> Task description: Extract, word for word, everything in the Ethiopia displacement report text from "This round of" down to "Cooperation Agency (SIDA).".

A new report on internal displacement by the International Organisation for Migration (IOM) has revealed that there are more than 1.8 million internally displaced persons (IDPs) in Ethiopia.

Completed this September and endorsed by Ethiopian authorities, the report contains data collected between June and July 2020 through the assessment of more than 1,200 IDP sites and over 1,200 villages where IDPs had reportedly returned.

The primary cause of displacement: conflict, which has resulted in 1,233,557 IDPs across this country. The second highest cause: drought, which displaced 351,062 IDPs, followed by seasonal floods (displacing 104,696 IDPs) and flash floods (50,093).

This is the first time that the Displacement Tracking Matrix (DTM) obtained authorisation to conduct its Site Assessment tool in the Southern Nations, Nationalities, and People’s Region (SNNPR) and in the newly established Sidama Region in the country.

A total of 93,982 IDPs were found in both regions where 66,994 IDPs (71%) were displaced due to conflict and 26,988 IDPs (29%) were displaced due to flash floods.

The assessment of regions may differ from round to round due to insecurity, road inaccessibility and climate related issues.

However, through its Site Assessment, DTM managed to cover the 11 regions of Ethiopia this round which include Afar, Amhara, Benishangul Gumuz, Dire Dawa, Gambella, Harari, Oromia, Sidama, SNNPR, Somali and Tigray.

The report combines findings from both IOM’s Site Assessment which tracks the number of IDPs and IOM’s Village Assessment Survey tool which tracks the number of IDPs who are returning to their communities and needs.

The Village Assessment Survey also assesses the capacity of villages to absorb returns through the availability of services with a focus on livelihoods and reintegration.

The government has been leading a return initiative since April 2019. This followed as displacement reached a peak of 3.04 million IDPs in March 2019.

Through the Village Assessment Survey tool, a total of 1,400,892 returning IDPs were identified throughout the country. A large majority of them (1,328,652 individual or 95 per cent of the total) were initially displaced due to conflict.

IOM Ethiopia has been conducting its Site Assessment tool since 2016 and its Village Assessment Survey tool since June 2019.

Acting Coordinator of DTM Ethiopia, Sarah Choong, says “we are happy to continue providing comprehensive and reliable data on internally displaced persons and returning IDPs throughout the country via our National Displacement Report. It is our hope that this data will be well used to inform humanitarian responses and guide policy making.”

The data and report are used to assist national, regional and local government counterparts in tracking the fluid mobility situation in Ethiopia.

IOM’s Displacement Tracking Matrix (DTM) works closely with the National Disaster Risk Management Commission (NDRMC), for its mobility tracking component under which fall the Site Assessment and Village Assessment Surveys.

DTM also works with the Ministry of Labour and Social Affairs (MoLSA) for its flow monitoring component which tracks incoming and outgoing migration flows and trends in key locations of high mobility in the country.

Besides the government, the data collected through the Displacement Tracking Matrix is also shared with humanitarian counterparts to inform programming, strategic planning, targeted humanitarian responses and for advocacy purposes. The data is also used in institutional documents, including the Humanitarian Needs Overview and Humanitarian Response Plan.

This round of IOM DTM reporting was made possible through the support of the European Civil Protection and Humanitarian Aid Operations (ECHO), the Government of Germany and the Swedish International Development Cooperation Agency (SIDA).

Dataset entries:
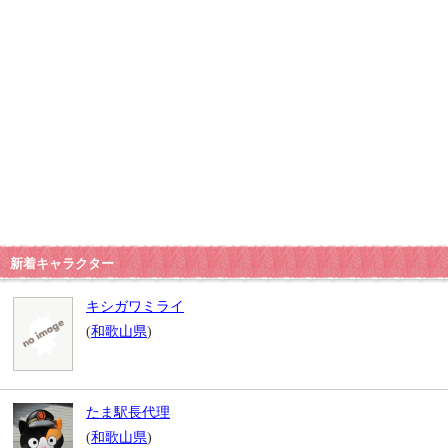
新着キャラクター
キシガワミライ
(
和歌山県
)
たま駅長代理
(
和歌山県
)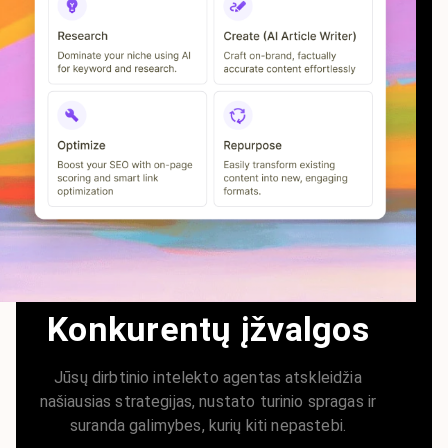
Konkurentų įžvalgos
Jūsų dirbtinio intelekto agentas atskleidžia
našiausias strategijas, nustato turinio spragas ir
suranda galimybes, kurių kiti nepastebi.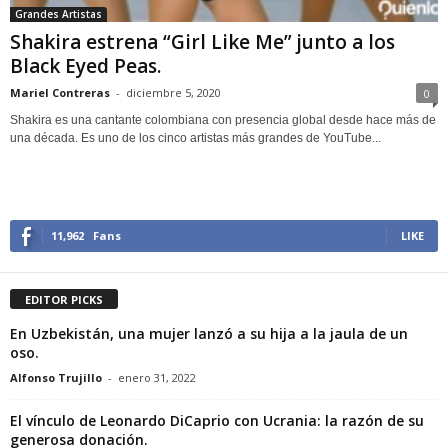
Grandes Artistas
Shakira estrena “Girl Like Me” junto a los
Black Eyed Peas.
Mariel Contreras
-
diciembre 5, 2020
0
Shakira es una cantante colombiana con presencia global desde hace más de
una década. Es uno de los cinco artistas más grandes de YouTube...
11,962
Fans
LIKE
EDITOR PICKS
En Uzbekistán, una mujer lanzó a su hija a la jaula de un
oso.
Alfonso Trujillo
-
enero 31, 2022
El vínculo de Leonardo DiCaprio con Ucrania: la razón de su
generosa donación.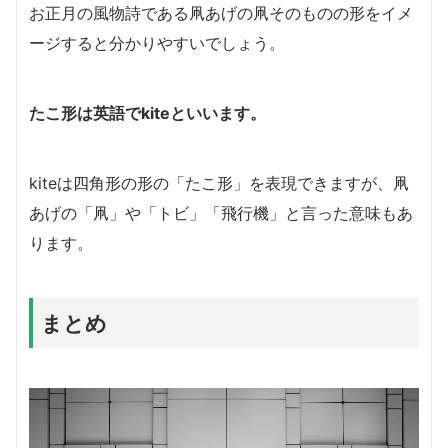
お正月の風物詩である凧あげの凧そのものの形をイメ
ージすると分かりやすいでしょう。
たこ形は英語でkiteといいます
。
kiteは四角形の形の「たこ形」を表現できますが、凧
あげの「凧」や「トビ」「飛行機」と言った意味もあ
ります。
まとめ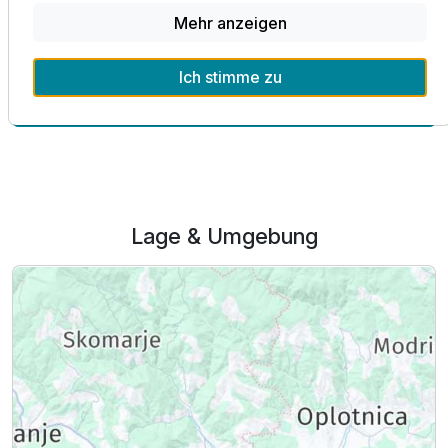
Postgeschäft, Supermärkte und ein Geldautomat.
Mehr anzeigen
Ich stimme zu
Alle Infos zum Hotel Vital - Terme Zrece
Lage & Umgebung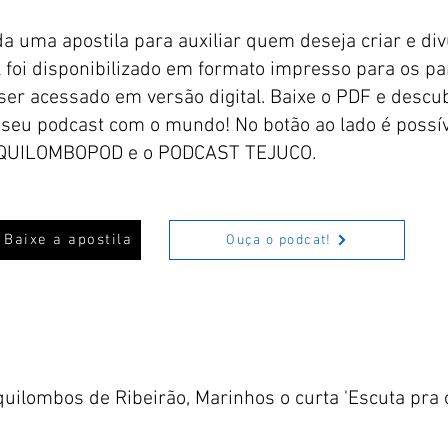
ada uma apostila para auxiliar quem deseja criar e d
l foi disponibilizado em formato impresso para os par
er acessado em versão digital. Baixe o PDF e descub
r seu podcast com o mundo! No botão ao lado é possí
 o QUILOMBOPOD e o PODCAST TEJUCO.
Baixe a apostila
Ouça o podcat!
uilombos de Ribeirão, Marinhos o curta 'Escuta pra c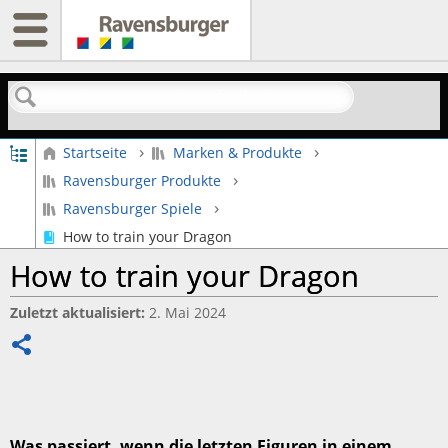
Suchen
Globale Hierarchie auf- und zuklappen
Startseite
Marken & Produkte
Ravensburger Produkte
Ravensburger Spiele
How to train your Dragon
How to train your Dragon
Zuletzt aktualisiert
2. Mai 2024
Teilen
Was passiert, wenn die letzten Figuren in einem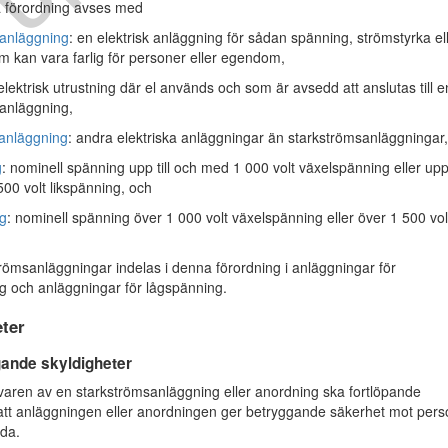
 förordning avses med
sanläggning
: en elektrisk anläggning för sådan spänning, strömstyrka el
m kan vara farlig för personer eller egendom,
 elektrisk utrustning där el används och som är avsedd att anslutas till e
anläggning,
anläggning
: andra elektriska anläggningar än starkströmsanläggningar,
g
: nominell spänning upp till och med 1 000 volt växelspänning eller upp t
00 volt likspänning, och
g
: nominell spänning över 1 000 volt växelspänning eller över 1 500 vol
ömsanläggningar indelas i denna förordning i anläggningar för
 och anläggningar för lågspänning.
ter
ande skyldigheter
ren av en starkströmsanläggning eller anordning ska fortlöpande
 att anläggningen eller anordningen ger betryggande säkerhet mot pers
ada.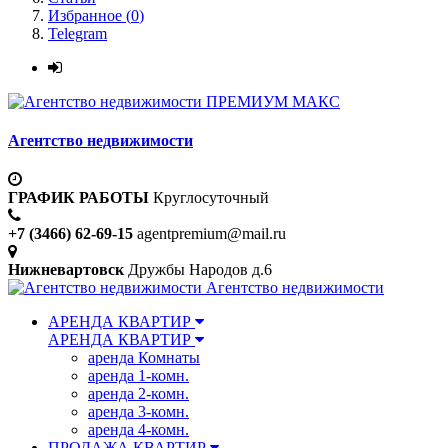
Избранное (
0
)
Telegram
ПРЕМИУМ МАКС
Агентство недвижимости
ГРАФИК РАБОТЫ
Круглосуточный
+7 (3466) 62-69-15
agentpremium@mail.ru
Нижневартовск
Дружбы Народов д.6
Агентство недвижимости
АРЕНДА КВАРТИР
АРЕНДА КВАРТИР
аренда Комнаты
аренда 1-комн.
аренда 2-комн.
аренда 3-комн.
аренда 4-комн.
ПРОДАЖА КВАРТИР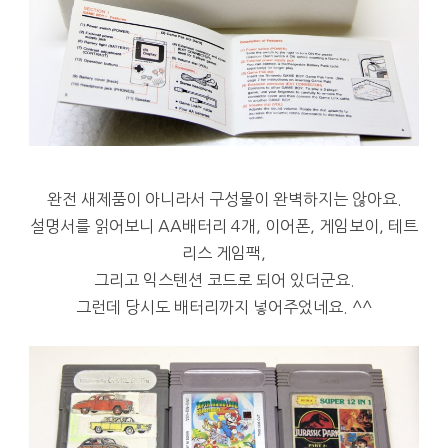
완전 새제품이 아니라서 구성물이 완벽하지는 않아요.
설명서를 읽어보니 AA배터리 4개, 이어폰, 게임보이, 테트
리스 게임팩,
그리고 익스텐션 코드로 되어 있더군요.
그런데 당시도 배터리까지 넣어주었네요. ^^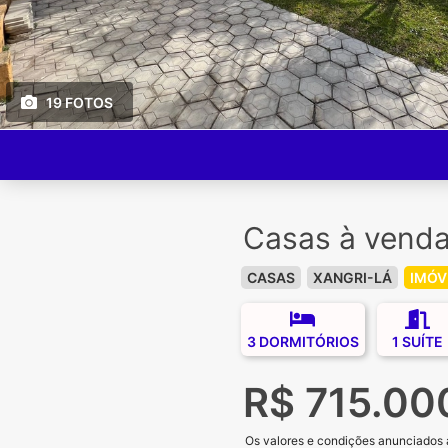
19 FOTOS
Casas à venda
CASAS
XANGRI-LÁ
IMÓV
3 DORMITÓRIOS
1 SUÍTE
R$ 715.00
Os valores e condições anunciados aq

> Your response:
This round of IOM DTM reporting was made possible through the support of the European Civil Protection and Humanitarian Aid Operations (ECHO), the Government of Germany and the Swedish International Development Cooperation Agency (SIDA).